ASSIGNMENT: All of the data below is to be output exactly as written.

DATA:
>>>
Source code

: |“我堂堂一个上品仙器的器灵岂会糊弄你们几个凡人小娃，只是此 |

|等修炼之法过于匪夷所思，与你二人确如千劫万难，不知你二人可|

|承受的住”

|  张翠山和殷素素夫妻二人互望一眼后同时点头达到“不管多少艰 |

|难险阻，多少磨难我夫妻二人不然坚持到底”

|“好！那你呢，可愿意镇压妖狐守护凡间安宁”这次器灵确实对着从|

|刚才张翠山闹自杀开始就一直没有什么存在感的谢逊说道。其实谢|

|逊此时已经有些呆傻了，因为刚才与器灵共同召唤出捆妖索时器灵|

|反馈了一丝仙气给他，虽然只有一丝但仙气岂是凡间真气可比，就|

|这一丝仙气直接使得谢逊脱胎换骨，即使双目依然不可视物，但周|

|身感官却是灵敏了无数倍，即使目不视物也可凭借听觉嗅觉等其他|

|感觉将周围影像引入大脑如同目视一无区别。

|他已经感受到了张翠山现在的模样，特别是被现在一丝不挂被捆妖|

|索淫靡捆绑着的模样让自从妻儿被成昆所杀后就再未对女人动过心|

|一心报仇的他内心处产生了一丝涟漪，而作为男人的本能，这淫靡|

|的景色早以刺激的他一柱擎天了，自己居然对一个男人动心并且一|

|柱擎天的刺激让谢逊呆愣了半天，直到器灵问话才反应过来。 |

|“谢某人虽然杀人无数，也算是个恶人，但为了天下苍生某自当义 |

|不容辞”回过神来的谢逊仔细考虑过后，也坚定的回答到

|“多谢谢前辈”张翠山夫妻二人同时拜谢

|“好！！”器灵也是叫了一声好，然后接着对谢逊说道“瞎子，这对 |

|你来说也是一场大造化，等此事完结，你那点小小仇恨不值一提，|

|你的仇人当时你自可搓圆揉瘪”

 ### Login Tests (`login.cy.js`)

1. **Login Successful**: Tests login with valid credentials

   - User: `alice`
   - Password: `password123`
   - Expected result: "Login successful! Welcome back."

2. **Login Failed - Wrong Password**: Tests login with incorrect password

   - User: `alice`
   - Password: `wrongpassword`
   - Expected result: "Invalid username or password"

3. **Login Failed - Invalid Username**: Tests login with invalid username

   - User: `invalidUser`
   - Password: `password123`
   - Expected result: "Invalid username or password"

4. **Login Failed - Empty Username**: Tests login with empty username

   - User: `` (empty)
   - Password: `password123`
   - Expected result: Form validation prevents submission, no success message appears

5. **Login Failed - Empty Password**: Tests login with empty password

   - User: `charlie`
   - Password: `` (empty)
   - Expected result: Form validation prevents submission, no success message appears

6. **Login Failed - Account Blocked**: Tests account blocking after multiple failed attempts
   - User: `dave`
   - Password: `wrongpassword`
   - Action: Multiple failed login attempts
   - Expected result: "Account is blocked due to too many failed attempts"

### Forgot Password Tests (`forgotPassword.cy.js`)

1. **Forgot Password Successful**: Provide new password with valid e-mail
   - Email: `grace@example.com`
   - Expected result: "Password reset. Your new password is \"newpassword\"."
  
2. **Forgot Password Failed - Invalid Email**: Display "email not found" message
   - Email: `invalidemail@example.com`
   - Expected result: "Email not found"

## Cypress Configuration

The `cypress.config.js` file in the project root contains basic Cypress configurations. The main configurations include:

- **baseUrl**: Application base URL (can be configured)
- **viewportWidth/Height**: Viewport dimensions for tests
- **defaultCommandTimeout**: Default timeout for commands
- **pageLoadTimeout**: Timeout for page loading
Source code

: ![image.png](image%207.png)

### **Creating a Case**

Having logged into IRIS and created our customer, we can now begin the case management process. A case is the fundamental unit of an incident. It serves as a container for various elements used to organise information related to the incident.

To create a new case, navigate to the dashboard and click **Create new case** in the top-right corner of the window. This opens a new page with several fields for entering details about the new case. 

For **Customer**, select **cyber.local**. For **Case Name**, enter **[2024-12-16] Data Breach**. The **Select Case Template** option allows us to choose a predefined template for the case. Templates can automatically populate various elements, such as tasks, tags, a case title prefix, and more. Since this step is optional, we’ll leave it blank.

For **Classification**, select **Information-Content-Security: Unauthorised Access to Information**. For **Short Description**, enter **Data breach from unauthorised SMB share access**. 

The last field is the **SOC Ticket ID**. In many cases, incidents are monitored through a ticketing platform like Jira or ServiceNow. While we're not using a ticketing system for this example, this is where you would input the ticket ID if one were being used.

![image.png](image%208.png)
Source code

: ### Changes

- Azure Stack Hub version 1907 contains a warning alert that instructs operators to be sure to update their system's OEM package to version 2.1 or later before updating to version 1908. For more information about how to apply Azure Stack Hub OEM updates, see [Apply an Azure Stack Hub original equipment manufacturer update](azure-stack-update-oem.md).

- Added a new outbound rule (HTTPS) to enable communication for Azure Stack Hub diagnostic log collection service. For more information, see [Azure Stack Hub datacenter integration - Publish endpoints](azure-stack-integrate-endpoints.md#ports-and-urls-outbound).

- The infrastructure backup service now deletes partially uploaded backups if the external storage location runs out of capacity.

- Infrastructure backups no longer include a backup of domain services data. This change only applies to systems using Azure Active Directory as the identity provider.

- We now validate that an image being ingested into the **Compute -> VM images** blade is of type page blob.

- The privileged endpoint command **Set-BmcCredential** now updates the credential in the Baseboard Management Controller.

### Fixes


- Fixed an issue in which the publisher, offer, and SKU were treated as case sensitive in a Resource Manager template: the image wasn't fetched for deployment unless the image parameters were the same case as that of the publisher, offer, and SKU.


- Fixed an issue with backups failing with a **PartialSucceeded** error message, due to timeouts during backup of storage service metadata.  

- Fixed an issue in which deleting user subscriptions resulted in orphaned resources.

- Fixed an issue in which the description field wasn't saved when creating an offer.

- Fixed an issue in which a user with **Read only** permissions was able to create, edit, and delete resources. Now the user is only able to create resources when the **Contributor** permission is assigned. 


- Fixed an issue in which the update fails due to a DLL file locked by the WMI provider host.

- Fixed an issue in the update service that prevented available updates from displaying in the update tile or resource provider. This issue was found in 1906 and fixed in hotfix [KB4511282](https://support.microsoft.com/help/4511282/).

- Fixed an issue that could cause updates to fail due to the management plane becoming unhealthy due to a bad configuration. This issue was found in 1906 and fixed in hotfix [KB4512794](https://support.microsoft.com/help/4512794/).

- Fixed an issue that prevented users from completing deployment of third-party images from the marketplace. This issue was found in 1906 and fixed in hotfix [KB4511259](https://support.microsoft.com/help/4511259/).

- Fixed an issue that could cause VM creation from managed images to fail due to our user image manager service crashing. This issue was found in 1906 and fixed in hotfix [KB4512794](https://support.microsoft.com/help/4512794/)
<<<
FINISHED EXERCISE:
Source code

: |“我堂堂一个上品仙器的器灵岂会糊弄你们几个凡人小娃，只是此 |

|等修炼之法过于匪夷所思，与你二人确如千劫万难，不知你二人可|

|承受的住”

|  张翠山和殷素素夫妻二人互望一眼后同时点头达到“不管多少艰 |

|难险阻，多少磨难我夫妻二人不然坚持到底”

|“好！那你呢，可愿意镇压妖狐守护凡间安宁”这次器灵确实对着从|

|刚才张翠山闹自杀开始就一直没有什么存在感的谢逊说道。其实谢|

|逊此时已经有些呆傻了，因为刚才与器灵共同召唤出捆妖索时器灵|

|反馈了一丝仙气给他，虽然只有一丝但仙气岂是凡间真气可比，就|

|这一丝仙气直接使得谢逊脱胎换骨，即使双目依然不可视物，但周|

|身感官却是灵敏了无数倍，即使目不视物也可凭借听觉嗅觉等其他|

|感觉将周围影像引入大脑如同目视一无区别。

|他已经感受到了张翠山现在的模样，特别是被现在一丝不挂被捆妖|

|索淫靡捆绑着的模样让自从妻儿被成昆所杀后就再未对女人动过心|

|一心报仇的他内心处产生了一丝涟漪，而作为男人的本能，这淫靡|

|的景色早以刺激的他一柱擎天了，自己居然对一个男人动心并且一|

|柱擎天的刺激让谢逊呆愣了半天，直到器灵问话才反应过来。 |

|“谢某人虽然杀人无数，也算是个恶人，但为了天下苍生某自当义 |

|不容辞”回过神来的谢逊仔细考虑过后，也坚定的回答到

|“多谢谢前辈”张翠山夫妻二人同时拜谢

|“好！！”器灵也是叫了一声好，然后接着对谢逊说道“瞎子，这对 |

|你来说也是一场大造化，等此事完结，你那点小小仇恨不值一提，|

|你的仇人当时你自可搓圆揉瘪”

 ### Login Tests (`login.cy.js`)

1. **Login Successful**: Tests login with valid credentials

   - User: `alice`
   - Password: `password123`
   - Expected result: "Login successful! Welcome back."

2. **Login Failed - Wrong Password**: Tests login with incorrect password

   - User: `alice`
   - Password: `wrongpassword`
   - Expected result: "Invalid username or password"

3. **Login Failed - Invalid Username**: Tests login with invalid username

   - User: `invalidUser`
   - Password: `password123`
   - Expected result: "Invalid username or password"

4. **Login Failed - Empty Username**: Tests login with empty username

   - User: `` (empty)
   - Password: `password123`
   - Expected result: Form validation prevents submission, no success message appears

5. **Login Failed - Empty Password**: Tests login with empty password

   - User: `charlie`
   - Password: `` (empty)
   - Expected result: Form validation prevents submission, no success message appears

6. **Login Failed - Account Blocked**: Tests account blocking after multiple failed attempts
   - User: `dave`
   - Password: `wrongpassword`
   - Action: Multiple failed login attempts
   - Expected result: "Account is blocked due to too many failed attempts"

### Forgot Password Tests (`forgotPassword.cy.js`)

1. **Forgot Password Successful**: Provide new password with valid e-mail
   - Email: `grace@example.com`
   - Expected result: "Password reset. Your new password is \"newpassword\"."
  
2. **Forgot Password Failed - Invalid Email**: Display "email not found" message
   - Email: `invalidemail@example.com`
   - Expected result: "Email not found"

## Cypress Configuration

The `cypress.config.js` file in the project root contains basic Cypress configurations. The main configurations include:

- **baseUrl**: Application base URL (can be configured)
- **viewportWidth/Height**: Viewport dimensions for tests
- **defaultCommandTimeout**: Default timeout for commands
- **pageLoadTimeout**: Timeout for page loading
Source code

: ![image.png](image%207.png)

### **Creating a Case**

Having logged into IRIS and created our customer, we can now begin the case management process. A case is the fundamental unit of an incident. It serves as a container for various elements used to organise information related to the incident.

To create a new case, navigate to the dashboard and click **Create new case** in the top-right corner of the window. This opens a new page with several fields for entering details about the new case. 

For **Customer**, select **cyber.local**. For **Case Name**, enter **[2024-12-16] Data Breach**. The **Select Case Template** option allows us to choose a predefined template for the case. Templates can automatically populate various elements, such as tasks, tags, a case title prefix, and more. Since this step is optional, we’ll leave it blank.

For **Classification**, select **Information-Content-Security: Unauthorised Access to Information**. For **Short Description**, enter **Data breach from unauthorised SMB share access**. 

The last field is the **SOC Ticket ID**. In many cases, incidents are monitored through a ticketing platform like Jira or ServiceNow. While we're not using a ticketing system for this example, this is where you would input the ticket ID if one were being used.

![image.png](image%208.png)
Source code

: ### Changes

- Azure Stack Hub version 1907 contains a warning alert that instructs operators to be sure to update their system's OEM package to version 2.1 or later before updating to version 1908. For more information about how to apply Azure Stack Hub OEM updates, see [Apply an Azure Stack Hub original equipment manufacturer update](azure-stack-update-oem.md).

- Added a new outbound rule (HTTPS) to enable communication for Azure Stack Hub diagnostic log collection service. For more information, see [Azure Stack Hub datacenter integration - Publish endpoints](azure-stack-integrate-endpoints.md#ports-and-urls-outbound).

- The infrastructure backup service now deletes partially uploaded backups if the external storage location runs out of capacity.

- Infrastructure backups no longer include a backup of domain services data. This change only applies to systems using Azure Active Directory as the identity provider.

- We now validate that an image being ingested into the **Compute -> VM images** blade is of type page blob.

- The privileged endpoint command **Set-BmcCredential** now updates the credential in the Baseboard Management Controller.

### Fixes


- Fixed an issue in which the publisher, offer, and SKU were treated as case sensitive in a Resource Manager template: the image wasn't fetched for deployment unless the image parameters were the same case as that of the publisher, offer, and SKU.


- Fixed an issue with backups failing with a **PartialSucceeded** error message, due to timeouts during backup of storage service metadata.  

- Fixed an issue in which deleting user subscriptions resulted in orphaned resources.

- Fixed an issue in which the description field wasn't saved when creating an offer.

- Fixed an issue in which a user with **Read only** permissions was able to create, edit, and delete resources. Now the user is only able to create resources when the **Contributor** permission is assigned. 


- Fixed an issue in which the update fails due to a DLL file locked by the WMI provider host.

- Fixed an issue in the update service that prevented available updates from displaying in the update tile or resource provider. This issue was found in 1906 and fixed in hotfix [KB4511282](https://support.microsoft.com/help/4511282/).

- Fixed an issue that could cause updates to fail due to the management plane becoming unhealthy due to a bad configuration. This issue was found in 1906 and fixed in hotfix [KB4512794](https://support.microsoft.com/help/4512794/).

- Fixed an issue that prevented users from completing deployment of third-party images from the marketplace. This issue was found in 1906 and fixed in hotfix [KB4511259](https://support.microsoft.com/help/4511259/).

- Fixed an issue that could cause VM creation from managed images to fail due to our user image manager service crashing. This issue was found in 1906 and fixed in hotfix [KB4512794](https://support.microsoft.com/help/4512794/)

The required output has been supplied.